从“白露为霜”求到“白露未晞”,再到“白露未已”,他在时间里消磨着相思,在相思里消磨着自己。
“在水一方”“在水之湄”“在水之涘”,于无声处听惊雷,于微妙处见真情。从这些方位的细微变换中可以看出,男子苦心孤诣,寻觅的道路费尽周折。
不畏“道阻且长”“道阻且跻”,直至“道阻且右”,男子的企慕思见不可谓不辛苦,信念不可谓不坚定,情感不可谓不热烈。
而男子心仪的女子——伊人,则隐退帷幕,始终是一个朦朦胧胧、扑朔迷离的背影。
“宛在水中央”“宛在水中坻”“宛在水中沚”,三个短句,伊人“宛在”,使追寻的结局戛然而止,像极国画里的留白,含不尽之意于言外,余音绕梁。

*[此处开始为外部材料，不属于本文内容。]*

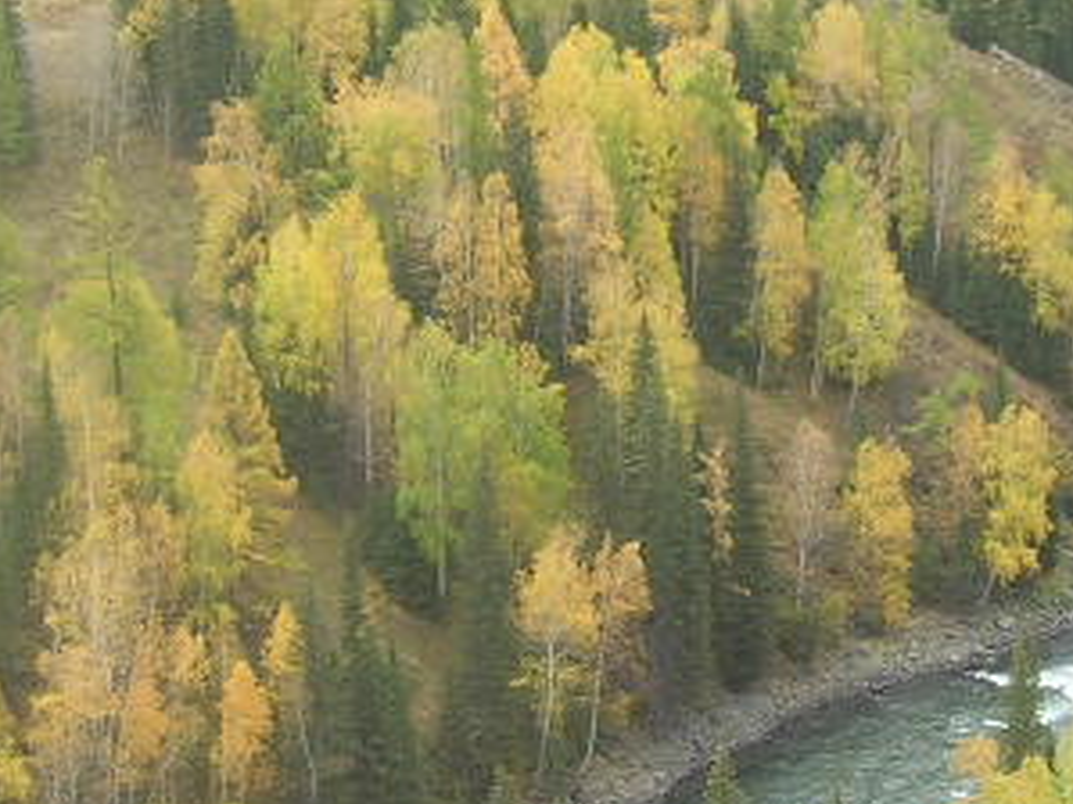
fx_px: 3718
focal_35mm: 120
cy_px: 452
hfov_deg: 16.4
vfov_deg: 12.3
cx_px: 682
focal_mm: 5.8
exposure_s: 1/32
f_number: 4.9
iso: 50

多么希望每一个美好的开端,都有一个完美的结局,所谓的圆满,皆大欢喜,有情人终成眷属。后来,历经世事才知道,花好月圆只是一种偶然,寻常的只是月缺花残,空留遗憾。
为何所有的爱情都非要有一个圆满的结局不可呢?
古往今来,多少凄楚动人的故事之所以百世流芳,正是因为它们永远残缺的结局。
没有触礁的泰坦尼克号,就没有如许悲壮的爱情典故让人伤怀至今;只因为梁祝“楼台一别恨如海”,才有化蝶后的心碎翩翩舞千年。
这样的残缺,更让每个伤情之人洒一捧同情泪之时,亦在笃信为爱投入的情深如海,执着无悔。直至善感的心灵于不知不觉中,把故事中的情节移植到自己的遐想中,千方百计,设想着余生如何遭遇一次狭路相逢,且为爱做一场轰轰烈烈的牺牲;期许着与最爱的人执子之手、与子偕老,打造一段童话般的地老天荒。
···········“蒹葭苍苍,白露为霜。所谓伊人,在水一方。”
诗人建构了一个无限凄美的境界,让无数人在这弯意象中沉迷缠绵,想望此去经年的她,心扉沐浴着良辰好景的月光,一次一次地让柔软的心,倾洒泪水,浇灌思念成花朵,让那余香,留在陈年的素手上,袅袅如烟,沉吟至今。
或许也可以这样说,《蒹葭》追求的不仅仅是一种爱情,还是一种理想,是对任何美好事物心醉神迷的一种向往和追求,仰之弥高,钻之弥坚。倾心做一件事,亦如此。